■ **Requirement**: The answer should hold exactly the lines of the entries below from the one containing "coffee cup [1101,612,1145,665]" through the last line, both included.

■ **Data for this exercise**:
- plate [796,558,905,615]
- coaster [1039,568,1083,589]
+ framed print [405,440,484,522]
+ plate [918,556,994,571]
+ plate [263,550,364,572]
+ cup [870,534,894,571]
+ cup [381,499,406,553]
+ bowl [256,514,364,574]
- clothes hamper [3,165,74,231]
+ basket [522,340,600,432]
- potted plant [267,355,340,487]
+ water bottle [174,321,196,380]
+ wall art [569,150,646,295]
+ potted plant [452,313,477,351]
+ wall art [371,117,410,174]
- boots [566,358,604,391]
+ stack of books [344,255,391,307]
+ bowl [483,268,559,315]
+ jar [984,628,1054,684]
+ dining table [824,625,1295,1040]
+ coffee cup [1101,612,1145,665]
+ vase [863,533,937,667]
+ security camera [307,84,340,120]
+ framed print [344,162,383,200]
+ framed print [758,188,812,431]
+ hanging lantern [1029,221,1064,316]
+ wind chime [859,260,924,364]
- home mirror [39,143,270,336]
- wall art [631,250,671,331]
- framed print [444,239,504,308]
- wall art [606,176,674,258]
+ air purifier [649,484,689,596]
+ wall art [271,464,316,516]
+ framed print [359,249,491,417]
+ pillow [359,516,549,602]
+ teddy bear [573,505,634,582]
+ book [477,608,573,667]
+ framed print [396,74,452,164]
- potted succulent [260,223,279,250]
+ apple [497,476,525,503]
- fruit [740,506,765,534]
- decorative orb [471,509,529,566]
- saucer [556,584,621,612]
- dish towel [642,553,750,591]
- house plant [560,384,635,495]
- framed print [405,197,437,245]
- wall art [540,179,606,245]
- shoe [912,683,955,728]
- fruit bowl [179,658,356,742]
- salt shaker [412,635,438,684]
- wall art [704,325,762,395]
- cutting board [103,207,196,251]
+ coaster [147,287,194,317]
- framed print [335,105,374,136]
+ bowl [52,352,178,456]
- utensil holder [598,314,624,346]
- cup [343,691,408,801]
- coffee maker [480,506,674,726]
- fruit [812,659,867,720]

■ **Response area**:
+ coffee cup [1101,612,1145,665]
+ vase [863,533,937,667]
+ security camera [307,84,340,120]
+ framed print [344,162,383,200]
+ framed print [758,188,812,431]
+ hanging lantern [1029,221,1064,316]
+ wind chime [859,260,924,364]
- home mirror [39,143,270,336]
- wall art [631,250,671,331]
- framed print [444,239,504,308]
- wall art [606,176,674,258]
+ air purifier [649,484,689,596]
+ wall art [271,464,316,516]
+ framed print [359,249,491,417]
+ pillow [359,516,549,602]
+ teddy bear [573,505,634,582]
+ book [477,608,573,667]
+ framed print [396,74,452,164]
- potted succulent [260,223,279,250]
+ apple [497,476,525,503]
- fruit [740,506,765,534]
- decorative orb [471,509,529,566]
- saucer [556,584,621,612]
- dish towel [642,553,750,591]
- house plant [560,384,635,495]
- framed print [405,197,437,245]
- wall art [540,179,606,245]
- shoe [912,683,955,728]
- fruit bowl [179,658,356,742]
- salt shaker [412,635,438,684]
- wall art [704,325,762,395]
- cutting board [103,207,196,251]
+ coaster [147,287,194,317]
- framed print [335,105,374,136]
+ bowl [52,352,178,456]
- utensil holder [598,314,624,346]
- cup [343,691,408,801]
- coffee maker [480,506,674,726]
- fruit [812,659,867,720]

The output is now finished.